Errors - Extra\Blank lines at the bottom of the HFDS Data feed
Text Capture:
java.io.IOException: Can't export data, please check task tracker logs
at org.apache.sqoop.mapreduce.TextExportMapper.map(TextExportMapper.java:112)
at org.apache.sqoop.mapreduce.TextExportMapper.map(TextExportMapper.java:39)
at org.apache.hadoop.mapreduce.Mapper.run(Mapper.java:140)
at org.apache.sqoop.mapreduce.AutoProgressMapper.run(AutoProgressMapper.java:64)
at org.apache.hadoop.mapred.MapTask.runNewMapper(MapTask.java:673)

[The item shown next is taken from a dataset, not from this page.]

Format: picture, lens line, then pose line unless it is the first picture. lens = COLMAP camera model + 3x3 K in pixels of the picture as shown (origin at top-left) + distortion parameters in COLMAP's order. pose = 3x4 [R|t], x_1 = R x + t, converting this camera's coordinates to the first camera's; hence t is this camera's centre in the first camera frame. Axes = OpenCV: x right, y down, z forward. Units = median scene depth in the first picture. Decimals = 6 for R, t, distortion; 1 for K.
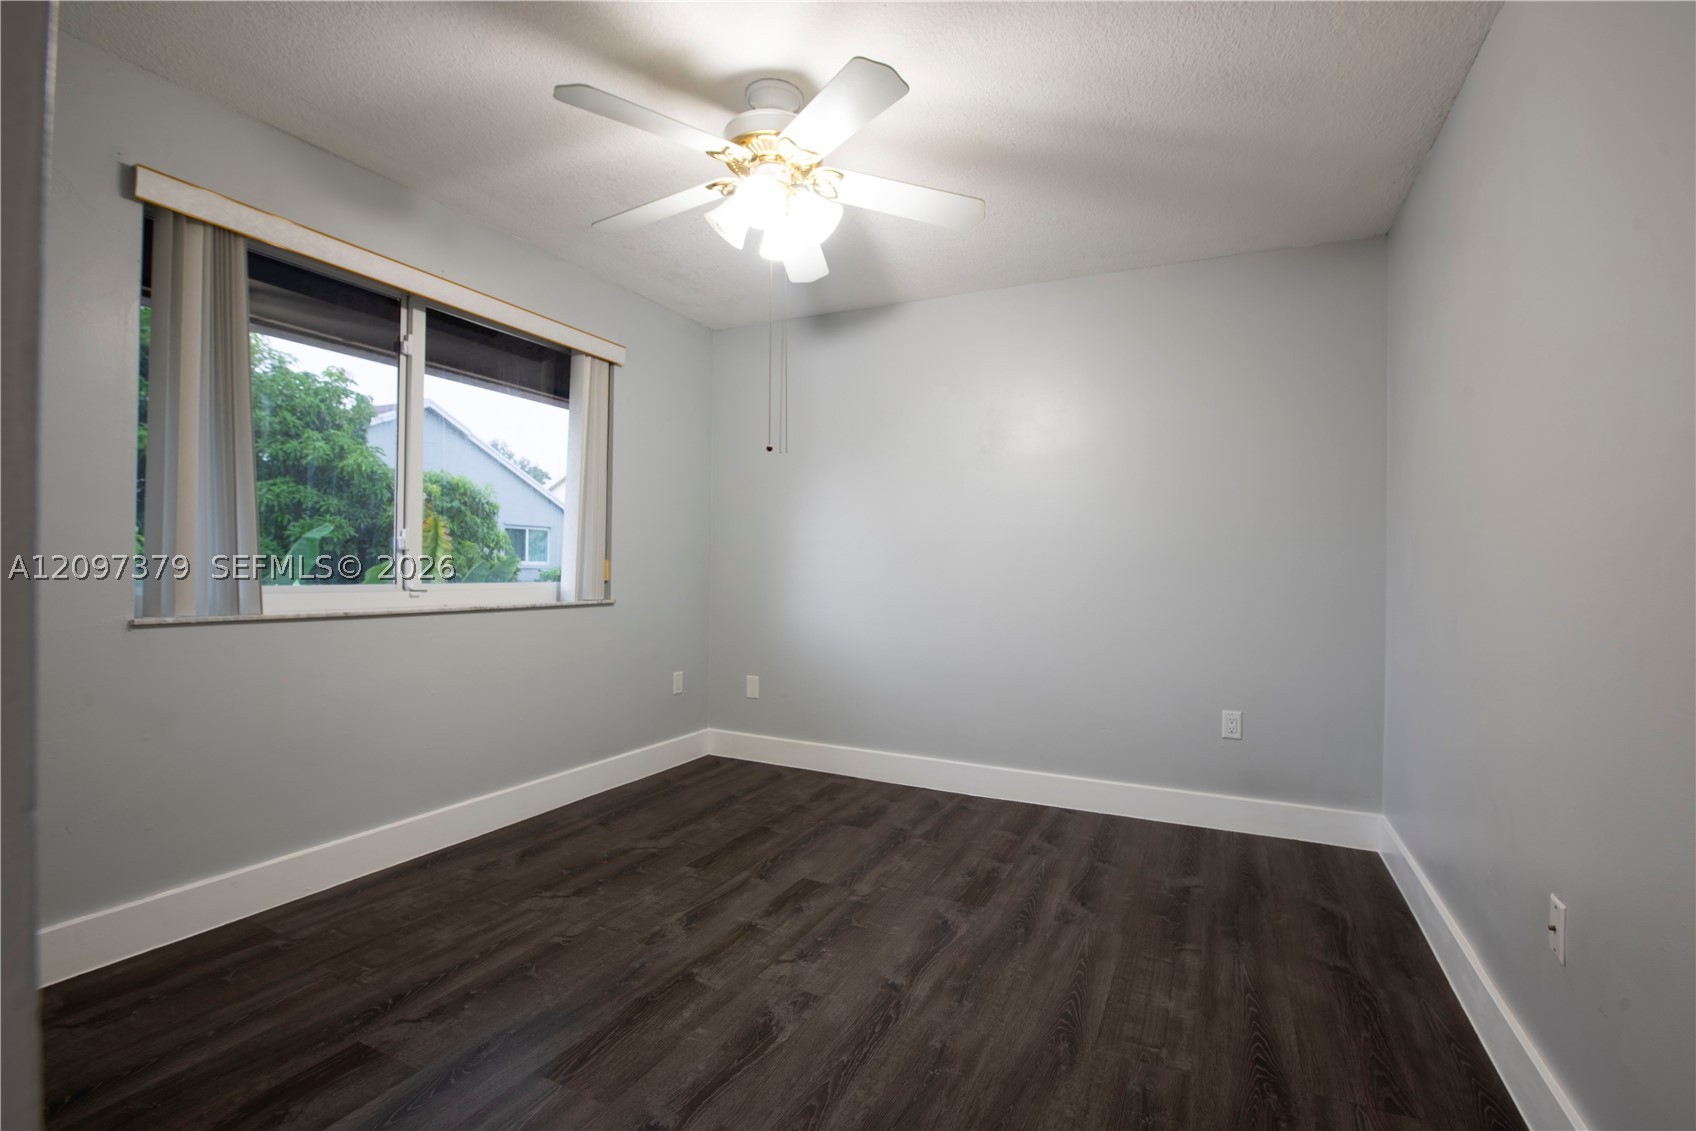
lens RADIAL K [[765.7, 0, 852.8], [0, 765.7, 564.6], [0, 0, 1]] dist [-0.011032, -0.001895]
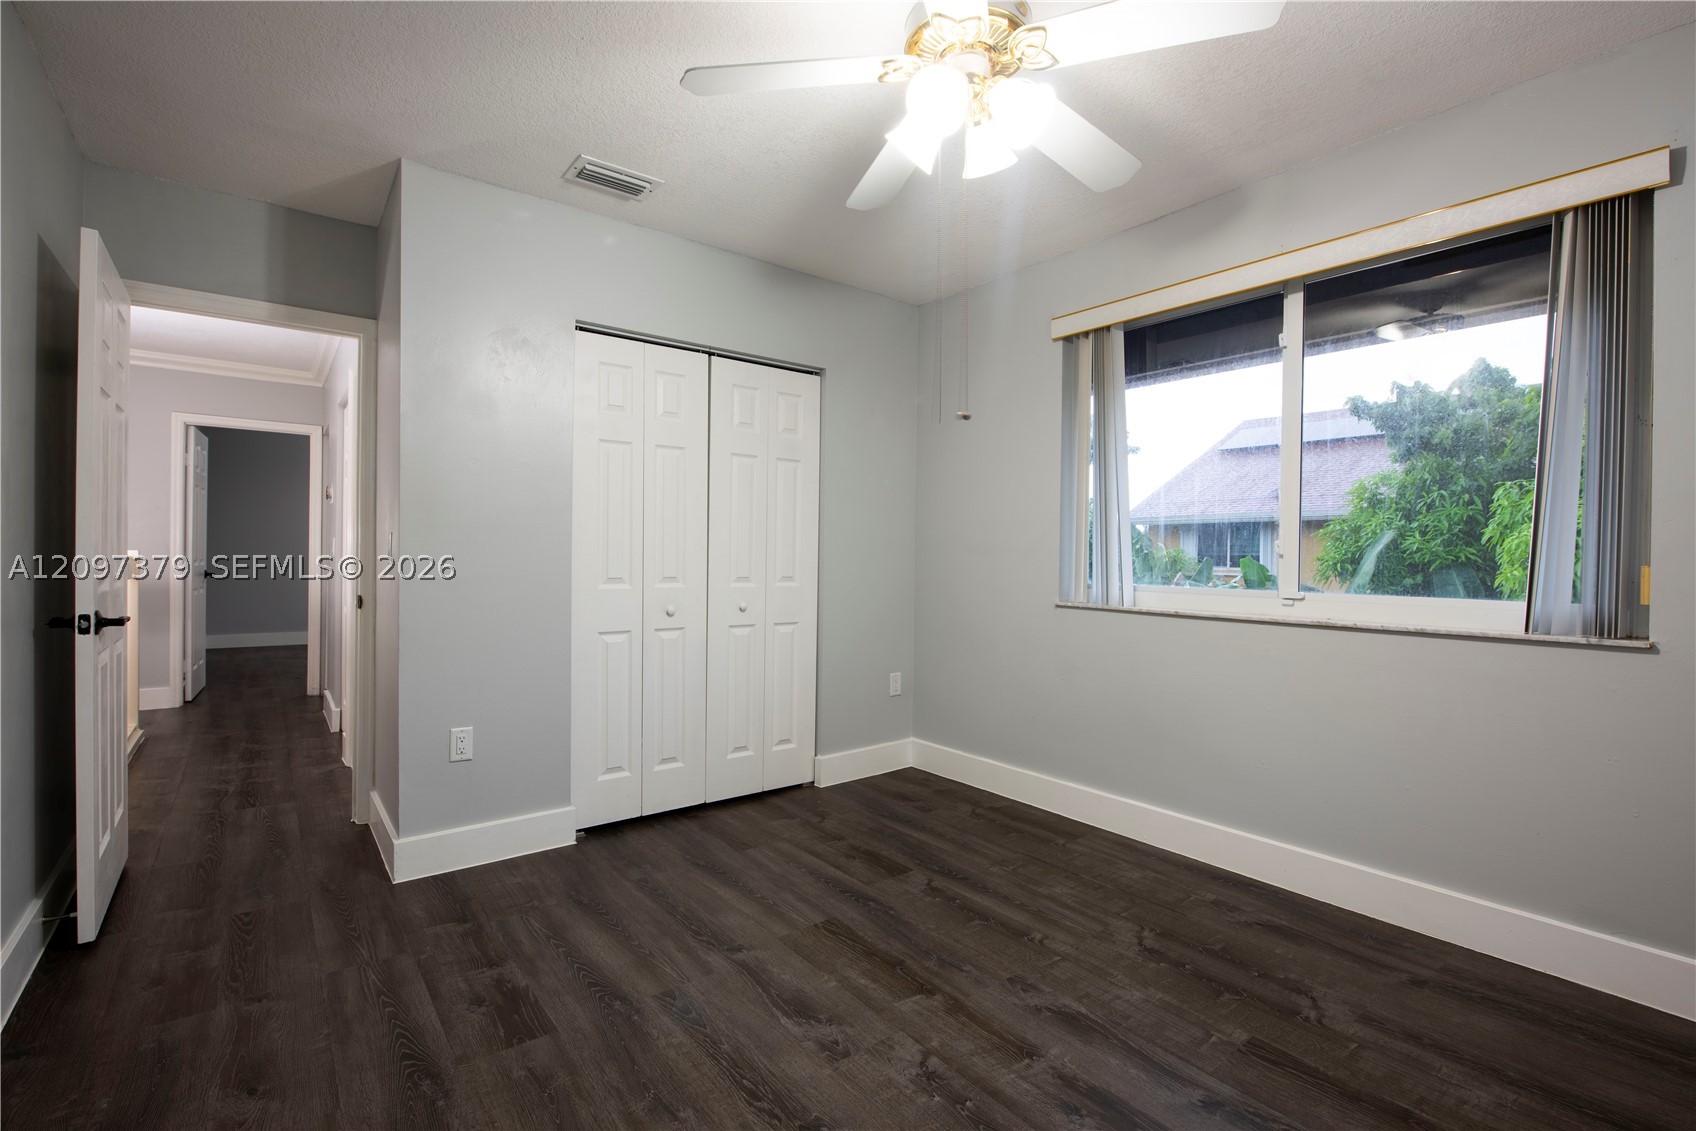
lens RADIAL K [[765.7, 0, 852.8], [0, 765.7, 564.6], [0, 0, 1]] dist [-0.011032, -0.001895]
pose [[-0.445179, -0.010542, -0.895380, 0.646284], [-0.015431, 0.999873, -0.004100, 0.006786], [0.895309, 0.011992, -0.445285, 1.246390]]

at org.apache.hadoop.mapred.MapTask.run(MapTask.java:331)
at org.apache.hadoop.mapred.Child$4.run(Child.java:268)
at java.security.AccessController.doPrivileged(Native Method)
at javax.security.auth.Subject.doAs(Subject.java:415)
at org.apache.hadoop.security.UserGroupInformation.doAs(UserGroupInformation.java:1408)
at org.apache.hadoop.mapred.Child.main(Child.java:262)
Caused by: java.util.NoSuchElementException
at java.util.ArrayList$Itr.next(ArrayList.java:794)
at dbo_customerList.__loadFromFields(dbo_customerList.java:355)
at dbo_customerList.parse(dbo_customerList.j
Screen Dump:

Fix:
"Screen" datafeed and make sure there are no header nor footer lines.
Hi Daniel ,
I am facing the “Errors – Extra\Blank lines at the bottom of the HFDS Data feed” issue as you have describe and I have checked my data input and it does not contain any header or footer field and still I am facing the same issue.
Can you please help me out ?
I need to know how to send the log files to hdfs using sqoop 1.4.1 Please let me know the sqoop import comand.